ORNL licensee SPARKZ has big plans in the Knoxville-Oak Ridge region

By Tom Ballard, Chief Alliance Officer, PYA

Sanjiv Malhotra has big plans for SPARKZ Inc. and for the Knoxville-Oak Ridge region where he has been incubating the new venture in stealth mode until now.

While it is not his first start-up venture, it is one that has accelerated quickly, thanks to technology developed at and licensed from Oak Ridge National Laboratory (ORNL) and purchase agreements from two major corporations. There are also significant opportunities with automotive original equipment manufacturers (OEMs), particularly with Tennessee having an avowed goal of being the state where the most electric vehicles (EVs) are manufactured.

“I’ve found the right technology and, more important, the right mindset here,” Malhotra told us in a recent interview soon after executing his second exclusive IP licensing agreement with ORNL. The most recent license was for a battery cycling technology designed to enable the rapid production of lithium-ion batteries commonly used in portable electronic devices and electric vehicles.

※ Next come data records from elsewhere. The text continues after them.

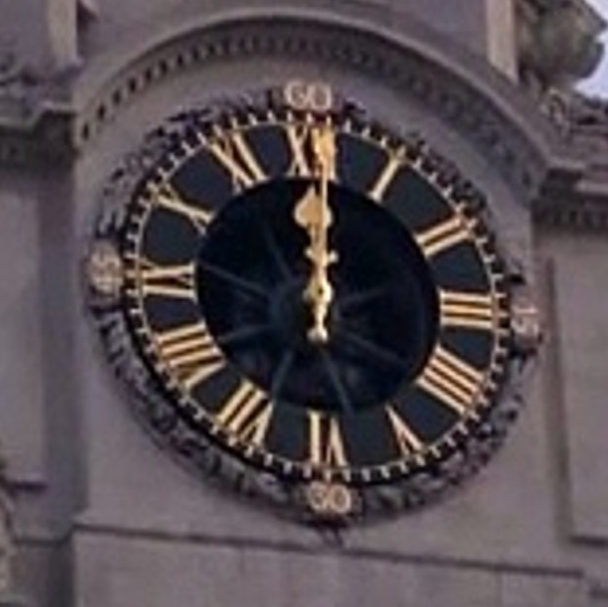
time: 12:00
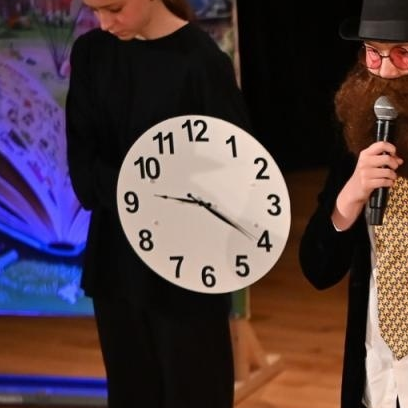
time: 9:20
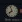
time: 7:57
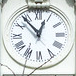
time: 12:53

Just a year earlier, he had executed an agreement for five battery technologies designed to eliminate cobalt metal in lithium-ion batteries to accelerate the production of electric vehicles and energy storage solutions for the power grid.

Together with other patents for which he is in negotiations, Malhotra is focused on the sort of bold, high-impact project envisaged by the recent Techstars assessment of the innovation and entrepreneurial opportunities for the area. Specifically, his goal is to build a lithium-ion Gigafactory in the Knoxville-Oak Ridge region.

“We will provide a faster charging, safer alternative that is also not as susceptible to foreign countries for materials,” Malhotra says. He’s currently raising a seed round to provide working capital to meet the initial purchase order from a nationally-known forklift manufacturer and finalize agreements with an and another nationally-known brand.

“I want to raise the capital here so we can build the factory here,” Malhotra says. “If we raise capital elsewhere, I will be forced to build it there. I will be generating revenue this year.”

Noting it is the right time for SPARKZ, he cites a number of reasons. General Motors, which has a plant in Spring Hill, TN, has announced that it plans to be exclusively all electric by 2035, and Volkswagen will have capacity to produce up to 100,000 EVs at its Chattanooga facility when the latest expansion is completed in early 2022. Two global giants – Amazon and Microsoft – have launched billion dollar funds to address climate issues.

We met Malhotra, the first Director of the Energy Investment Center at the U.S. Department of Energy, during a meeting at ORNL in 2019. It was about the time that he was visiting various DOE labs to identify technologies for his latest start-up that was founded in mid-2019. Since then, Malhotra has set up shop at ORNL’s Manufacturing Demonstration Facility to jointly work with ORNL’s battery team headed by Ilias Belharouak for further developing and scaling-up of SPARKZ’s technology.

During our interview, he outlined a multi-part strategy to grow the company, starting with the forklift sector that he knows well, having grown a previous start-up that he founded – Oorja Protonics Inc. – that supported that market segment. Malhotra explained that the large commercial forklifts that are battery-powered can operate for about six or seven hours before needing to be recharged. The process to exchange batteries is cumbersome since they weigh 5,000 pounds and cost $5,000 each. Also, at least three batteries are required for one forklift to run a 24-hour shift.

By Q4 of 2023, he sees SPARKZ expanding to serve the delivery van sector with a further expansion into electric buses and the EV market where, by 2025, projections say there will be seven million EVs globally.

“Our batteries will also be cheaper than existing options and take less time to recharge,” Malhotra says. He also forecasts that SPARKZ will add at least six employees locally in the next six months and grow to about 20 employees by yearend before adding an additional 45-50 jobs next year.

“I want to innovate here, manufacture here, and deploy globally,” he says.